A less well-known issue that presented itself was something called the “Demonstration effect” (Guttentag, 2009). This refers to the unintentional impact of volunteers where by simply being in a community they exemplify a way of life through their sense of dress, possessions and attitudes. Teenagers and children are particularly affected by this, as they may want to emulate what they see as a desirable lifestyle. However, while the coverage of this issue in the literature has material roots, the findings of the research showed that the demonstration effect was present in a different way- the longing for a stable family life that visiting volunteers were seen to have, with parents to look after them and provide for them, as opposed to the life of an orphan in the slums. There were also findings which indicated unequal power relations between the host community and volunteers, with some staff unwilling to criticise volunteers or report misconduct.
There were some reports of gross misconduct of volunteers in terms of child protection issues, the uploading of a video on social media with the title “HIV children” being just one example. Attitude problems were cited, with evidence given of one volunteer who frequently swore and complained about aspects of their stay in front of the children. Some volunteers acted as if it was their right to be there and that the foundation should be grateful for their presence before they had even done anything constructive! The problem of dressing in skimpy clothes was cited by one fifth of respondents, a total disregard for the cultural norms of the community.

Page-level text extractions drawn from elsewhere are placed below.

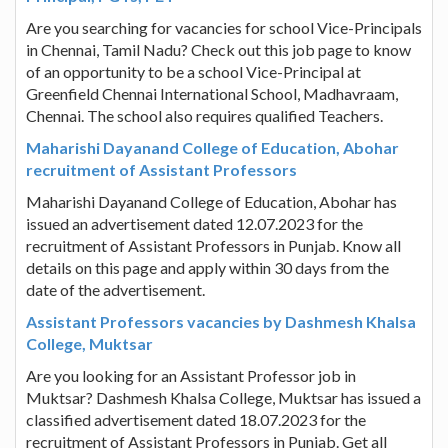
Are you searching for vacancies for school Vice-Principals
in Chennai, Tamil Nadu? Check out this job page to know
of an opportunity to be a school Vice-Principal at
Greenfield Chennai International School, Madhavraam,
Chennai. The school also requires qualified Teachers.
Maharishi Dayanand College of Education, Abohar
recruitment of Assistant Professors
Maharishi Dayanand College of Education, Abohar has
issued an advertisement dated 12.07.2023 for the
recruitment of Assistant Professors in Punjab. Know all
details on this page and apply within 30 days from the
date of the advertisement.
Assistant Professors vacancies by Dashmesh Khalsa
College, Muktsar
Are you looking for an Assistant Professor job in
Muktsar? Dashmesh Khalsa College, Muktsar has issued a
classified advertisement dated 18.07.2023 for the
recruitment of Assistant Professors in Punjab. Get all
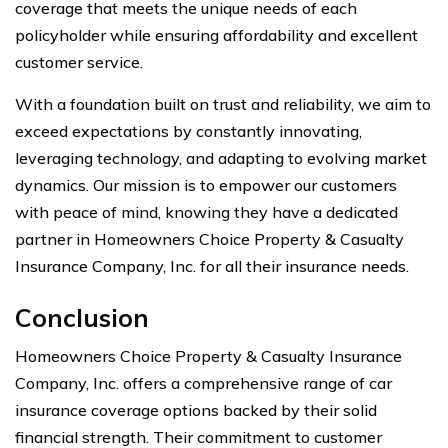
coverage that meets the unique needs of each
policyholder while ensuring affordability and excellent
customer service.
With a foundation built on trust and reliability, we aim to
exceed expectations by constantly innovating,
leveraging technology, and adapting to evolving market
dynamics. Our mission is to empower our customers
with peace of mind, knowing they have a dedicated
partner in Homeowners Choice Property & Casualty
Insurance Company, Inc. for all their insurance needs.
Conclusion
Homeowners Choice Property & Casualty Insurance
Company, Inc. offers a comprehensive range of car
insurance coverage options backed by their solid
financial strength. Their commitment to customer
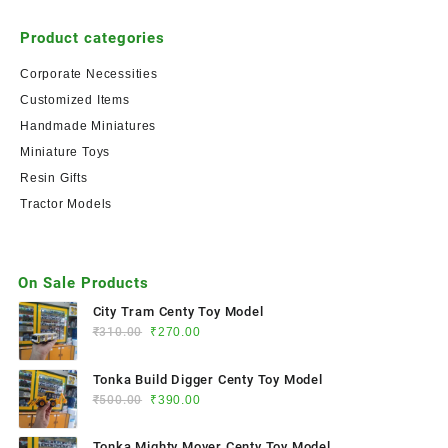
Product categories
Corporate Necessities
Customized Items
Handmade Miniatures
Miniature Toys
Resin Gifts
Tractor Models
On Sale Products
City Tram Centy Toy Model
₹
310.00
₹
270.00
Tonka Build Digger Centy Toy Model
₹
500.00
₹
390.00
Tonka Mighty Mover Centy Toy Model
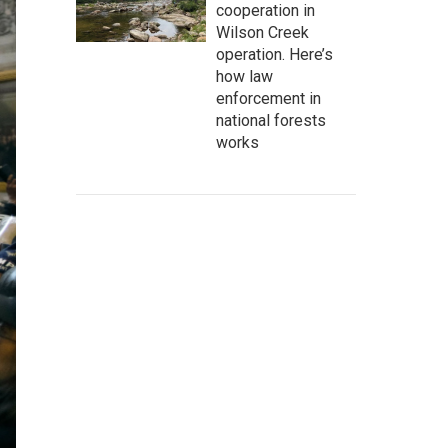
cooperation in
Wilson Creek
operation. Here’s
how law
enforcement in
national forests
works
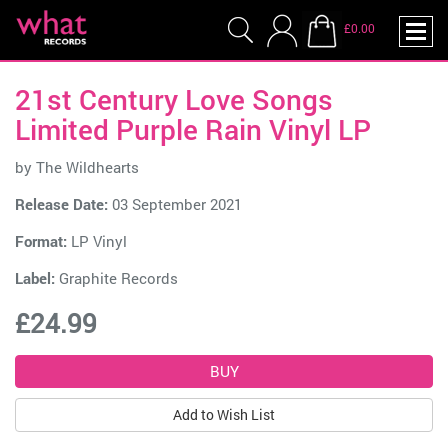
£0.00
21st Century Love Songs
Limited Purple Rain Vinyl LP
by
The Wildhearts
Release Date:
03 September 2021
Format:
LP Vinyl
Label:
Graphite Records
£24.99
Add to Wish List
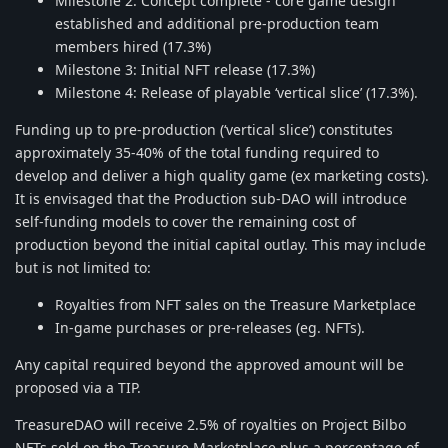
Milestone 2: Concept complete - core game design
established and additional pre-production team
members hired (17.3%)
Milestone 3: Initial NFT release (17.3%)
Milestone 4: Release of playable ‘vertical slice’ (17.3%).
Funding up to pre-production (‘vertical slice’) constitutes
approximately 35-40% of the total funding required to
develop and deliver a high quality game (ex marketing costs).
It is envisaged that the Production sub-DAO will introduce
self-funding models to cover the remaining cost of
production beyond the initial capital outlay. This may include
but is not limited to:
Royalties from NFT sales on the Treasure Marketplace
In-game purchases or pre-releases (eg. NFTs).
Any capital required beyond the approved amount will be
proposed via a TIP.
TreasureDAO will receive 2.5% of royalties on Project Bilbo
NFTs sold on the Treasure Marketplace plus a percentage of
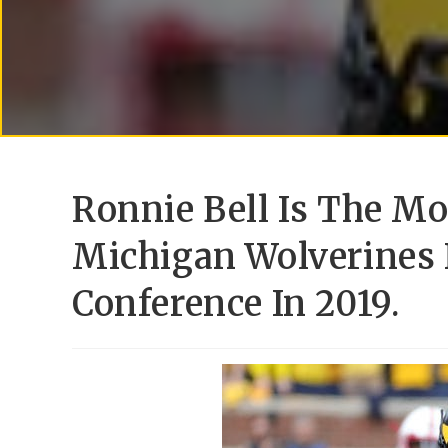
Ronnie Bell Is The M
Michigan Wolverines 
Conference In 2019.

It is clear from the findings that this foundation is now implementing a ‘less is more’ approach, whereby quality over quantity has become a priority. Fewer volunteers are recruited, directly by the foundation. They have a real skill to offer and the commitment to stay for a longer period of time than many more mainstream placements require. This research found that real benefits can come from volunteering, but only if programmes are run in a way where the voice of the host community is prominent. There is a need for further research to gain an insight on volunteering through the eyes of other foundations and host communities, so that all potential volunteers can be better informed and enabled to move from exploitative volunteering and towards equitable volunteering. I will conclude with a statement from the director of the foundation where the research took place: “Could we survive/flourish without volunteers? YES, quite nicely. Do we welcome Volunteers? YES, but only when and if they realise what an honour and privilege it is to be here with us and our children”.
This article is based on the findings of a dissertation written by Teresa Moore, and submitted to The Institute of Education, UCL, as part of an M.A. in Education. The paper is titled “Volunteers: a new branch on the tree or a graft that does not take? The perspective of staff at a slum foundation in Bangkok”. The dissertation is currently being graded.